On the opposite wall I could see his great painting, which is supposed to be such a masterpiece. At that time it was still in its initial stages, but it seemed to represent the Last Supper, with Christ and His disciples at their love feast. I glared at them, sitting there with their pure solemn faces, believing that they were exalted above all others, grouped around their heavenly Lord, the one with the celestial light around His head. I rejoiced to think that soon He would be taken, that Judas, sitting huddled in his far corner, would soon betray Him. I thought: “Now He is still loved and honored, now He still sits at His feast-while I stand here in my shame! But His shame is on its way! Soon He will no longer be sitting there with His followers, but hanging alone on a cross, betrayed by them. He will hang there as naked as I am now, as humiliated as I, exposed to the stares of all, mocked and defiled. And why not? Why should He not suffer the same ignominy as I? He has always been encompassed with love, nourished Himself on love-while I have been nourished on hate. From my birth I have sucked the bitter juice of hate, I have lain at a breast filled with gall, while He was suckled by the mild and gracious Madonna and drank the sweetest mother’s milk that ever was. He sits there all innocent and kind and cannot believe that anyone should hate Him or want to harm Him. Why not? Why not He? He believes that everybody on earth must love Him because He was begotten by his heavenly Father.

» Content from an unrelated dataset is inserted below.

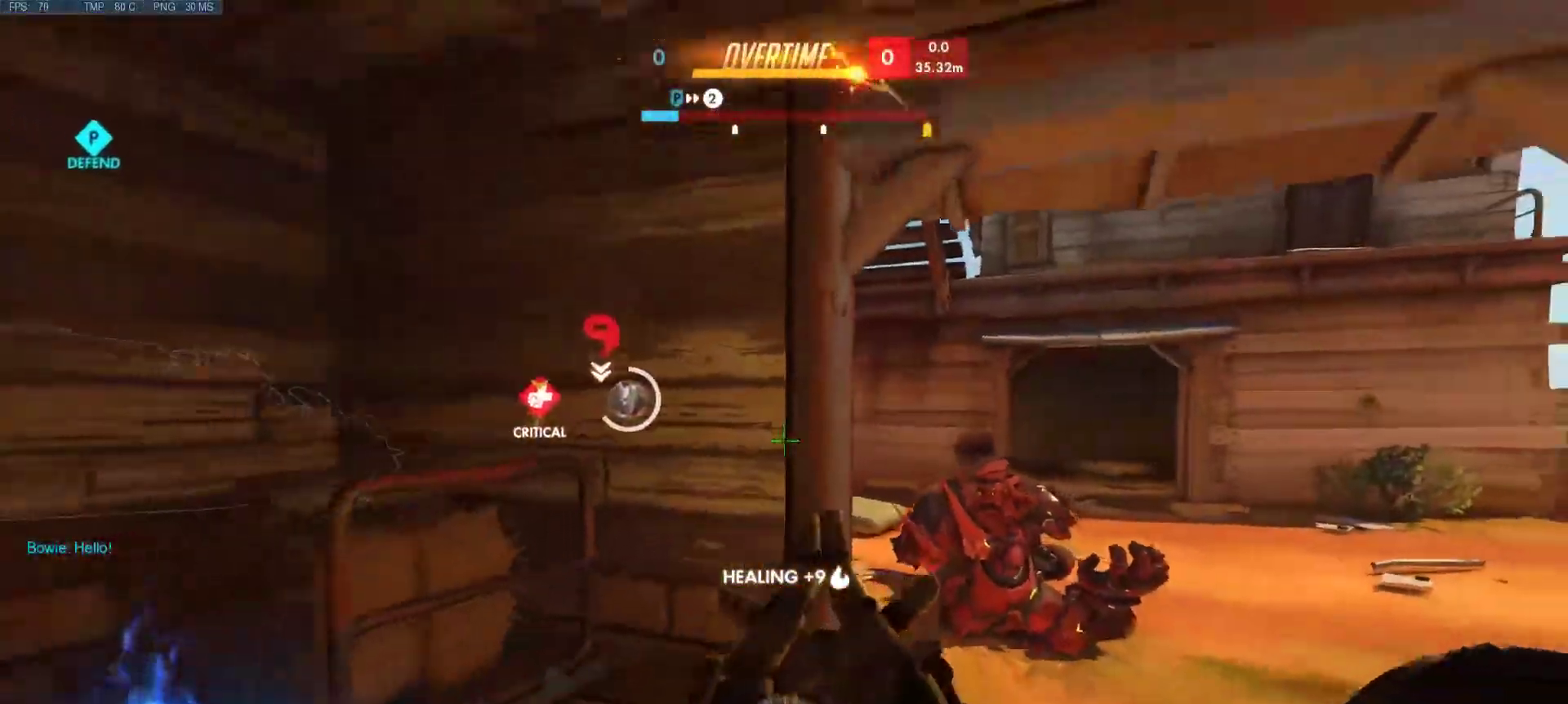
{"keys": ["d", "w"], "mouse": [], "events": [[267, "a", "up"], [267, "s", "up"], [400, "w", "down"]]}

What simplicity! What childish ignorance! That is just why they cherish their secret rancor toward Him, just because of that miracle. Mankind does not like to be violated by God.”
I looked at Him again when at last I had been liberated from my unspeakable humiliation and stood at the door of that diabolical room where I had undergone my deepest degradation. I thought: “Soon You are going to be sold for a few scudi to the noble, high-minded people, You as well as I!”
And in my wrath I slammed the door on Him and His great master Bernardo, who was standing sunk in contemplation before his exalted work, already oblivious of me, who, through him, had suffered such agony.
I WOULD rather not recall what happened in Santa Croce, I should like to forget it, but I cannot help thinking about it. While I was dressing I could not avoid seeing some sketches which were strewn about, representing the oddest creatures, monsters such as never have been seen and which do not exist. They were something between men and beasts, women with bats’ wings between their long hairy fingers, men with lizards’ faces and legs and bodies like toads; others flying about like devils with cruel vulture faces and spread claws instead of hands, and beings which were neither men nor women, resembling sea monsters with twining tentacles and cold wicked human eyes. I was astounded by all these frightful monstrosities and I cannot rid myself of them yet; I still see them before me. How can his imagination dwell upon such things? Why does he evoke these repulsive spectral figures? Why does he conceive them? There must be something which makes him do so, though they have no real existence. He must feel the need of them, though they do not exist. Or perhaps is it just because of that? I do not understand it.
What can he be like, the being who produces things like that, who revels in such horrors and lusts after them?
To look at, his arrogant face is admittedly both subtle and dignified, and it is unbelievable that he should have created these loathsome images. But it is so. It gives me much food for thought. He must have these gruesome creatures inside him like all the other things which he creates.